MASKWACIS — Le pape François a officiellement présenté des excuses aux survivants des pensionnats pour Autochtones et à leurs familles pour le rôle que l’Église catholique romaine a joué dans ces établissements.

«Je demande humblement pardon pour le mal commis par de nombreux chrétiens contre les peuples autochtones», a lancé le pape lundi à Maskwacis, en Alberta, où il a visité l’ancien site du pensionnat Ermineskin, l’un des plus grands au pays.

Après un moment de recueillement sur le site de l’ancien pensionnat, le pape s’est rendu à Maskwa Park, une enceinte circulaire qui est souvent utilisée pour les pow-wow. Des milliers de survivants des pensionnats et membres de leurs familles étaient présents.

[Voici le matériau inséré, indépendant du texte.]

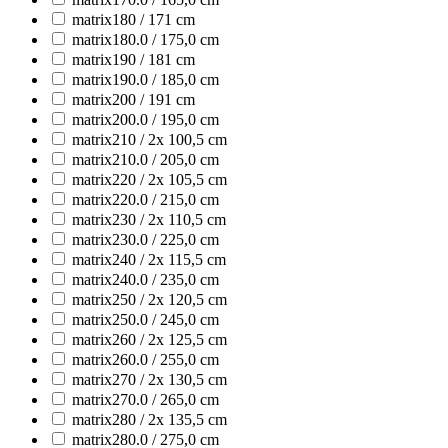
matrix180 / 171 cm
matrix180.0 / 175,0 cm
matrix190 / 181 cm
matrix190.0 / 185,0 cm
matrix200 / 191 cm
matrix200.0 / 195,0 cm
matrix210 / 2x 100,5 cm
matrix210.0 / 205,0 cm
matrix220 / 2x 105,5 cm
matrix220.0 / 215,0 cm
matrix230 / 2x 110,5 cm
matrix230.0 / 225,0 cm
matrix240 / 2x 115,5 cm
matrix240.0 / 235,0 cm
matrix250 / 2x 120,5 cm
matrix250.0 / 245,0 cm
matrix260 / 2x 125,5 cm
matrix260.0 / 255,0 cm
matrix270 / 2x 130,5 cm
matrix270.0 / 265,0 cm
matrix280 / 2x 135,5 cm
matrix280.0 / 275,0 cm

À la suite d’une grande entrée traditionnelle des chefs, sous le son des tambours et des chants traditionnels, le pape a prononcé ses excuses officielles tant attendues des membres des Premières Nations, des Inuits et des Métis.

«Bien que la charité chrétienne ait été présente et qu’il y ait eu de nombreux cas exemplaires de dévouement envers les enfants, les conséquences générales des politiques liées aux écoles résidentielles ont été catastrophiques», a-t-il affirmé en espagnol, sa langue maternelle.

«Ce que la foi chrétienne nous dit, c’est qu’il s’agissait d’une erreur dévastatrice, incompatible avec l’Évangile de Jésus-Christ. Il est douloureux de savoir que ce socle solide de valeurs, de langue et de culture, qui a donné à vos peuples un authentique sens d’identité, s’est érodé, et que vous continuez à en subir les conséquences. Face à ce mal indigne, l’Église s’agenouille devant Dieu et implore le pardon des péchés de ses enfants.»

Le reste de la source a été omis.